*** EXTRACTED ENTRIES Section Begins ***
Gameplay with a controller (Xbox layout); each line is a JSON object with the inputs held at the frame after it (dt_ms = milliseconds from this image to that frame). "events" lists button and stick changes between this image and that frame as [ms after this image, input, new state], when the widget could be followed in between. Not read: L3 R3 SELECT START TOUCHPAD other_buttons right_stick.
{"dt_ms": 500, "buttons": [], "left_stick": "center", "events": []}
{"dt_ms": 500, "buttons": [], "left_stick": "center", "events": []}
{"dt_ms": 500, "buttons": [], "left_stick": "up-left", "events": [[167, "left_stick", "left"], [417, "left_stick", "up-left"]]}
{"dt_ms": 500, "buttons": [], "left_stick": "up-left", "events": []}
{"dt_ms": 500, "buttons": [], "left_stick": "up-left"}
*** EXTRACTED ENTRIES Section Ends ***
__TASK BRIEF__.
Write out every entry once more, precisely as it stands.

__THE COMPLETED TASK__.
Gameplay with a controller (Xbox layout); each line is a JSON object with the inputs held at the frame after it (dt_ms = milliseconds from this image to that frame). "events" lists button and stick changes between this image and that frame as [ms after this image, input, new state], when the widget could be followed in between. Not read: L3 R3 SELECT START TOUCHPAD other_buttons right_stick.
{"dt_ms": 500, "buttons": [], "left_stick": "center", "events": []}
{"dt_ms": 500, "buttons": [], "left_stick": "center", "events": []}
{"dt_ms": 500, "buttons": [], "left_stick": "up-left", "events": [[167, "left_stick", "left"], [417, "left_stick", "up-left"]]}
{"dt_ms": 500, "buttons": [], "left_stick": "up-left", "events": []}
{"dt_ms": 500, "buttons": [], "left_stick": "up-left"}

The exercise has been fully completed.